La muestra cuenta con la colaboración con el Museo de Bellas Artes de Valencia y comisariada por su director, Pablo González Tornel,  quien explica que estas obras poseen un realismo casi fotográfico, cristalizado a través del naturalismo de rostros, cuerpos, tejidos y objetos, una iluminación dirigida y contrastada y unos formatos monumentales. En consecuencia, las imágenes de santidad del Barroco son, al mismo tiempo, instrumentos de propaganda de la fe y plasmación universal y atemporal del dolor y las debilidades de unos seres fieramente humanos.

“Durante más de medio siglo, los grandes artistas del Mediterráneo, como Ribera, Cano, Vaccaro, Murillo, Giordano, Velázquez, Ribalta, Orrente, Martínez Montañés o Mena, exploraron las relaciones entre realismo y devoción guiados siempre por el naturalismo más crudo. Desde Valencia, Sevilla, Madrid, Milán o Nápoles, los santos bajaron de los altares y se confundieron con los fieles para mostrase ante ellos como seres de carne, sangre y lágrimas. Humanizados como nunca, los héroes y heroínas del catolicismo dejaron de ser iconos y se manifestaron como reales a través de un extenso caudal de imágenes nacidas para persuadir y conmover que supuso una de las cumbres de la historia del arte en España”.

Agrega que más de trescientos años después, este retrato de una santidad real, humana y emocional se transforma en el mundo contemporáneo para mostrar que ciertos valores de la cultura visual son intemporales. Tres obras maestras del arte español actual fruto de la genialidad del Equipo Crónica, Darío Villalba y Antonio Saura establecen un diálogo franco con el Barroco y muestran que, hoy como ayer, el mundo se mueve a través de las emociones.

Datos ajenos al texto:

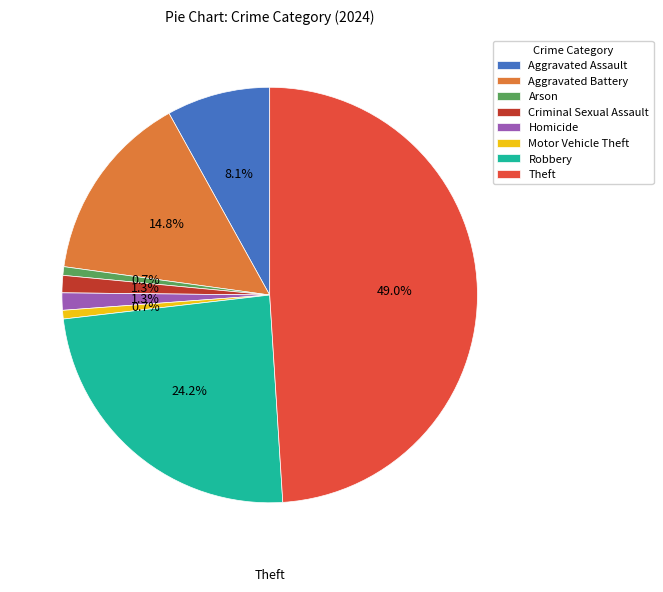

How many segments does this pie chart have?

8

Gónzalo Tornel explica que retratar la santidad no fue una tarea sencilla para los artistas del Barroco, pues el simulacro debía contener no solo los rasgos físicos de un hombre o una mujer excepcional, sino que se pretendía encapsular también en la imagen su esencia espiritual.

“Solo así el pintor y el escultor podían presentar al fiel un modelo de perfección cuya humanidad mortal convertía la imitación en posible. Empatía y simpatía fueron los mecanismos empleados por el artista para hacer que sus imágenes de santidad se convirtieran en seres casi cotidianos cuyo sufrimiento y aflicciones podían ser fácilmente entendidos y vividos por cualquier mortal. La muerte en olor de santidad de numerosos hombres y mujeres en el vasto imperio español de la Edad Moderna y el exitoso camino de muchos de ellos hacia la canonización, no hicieron sino alimentar la creencia en que la perfección espiritual en un cuerpo mortal era posible”.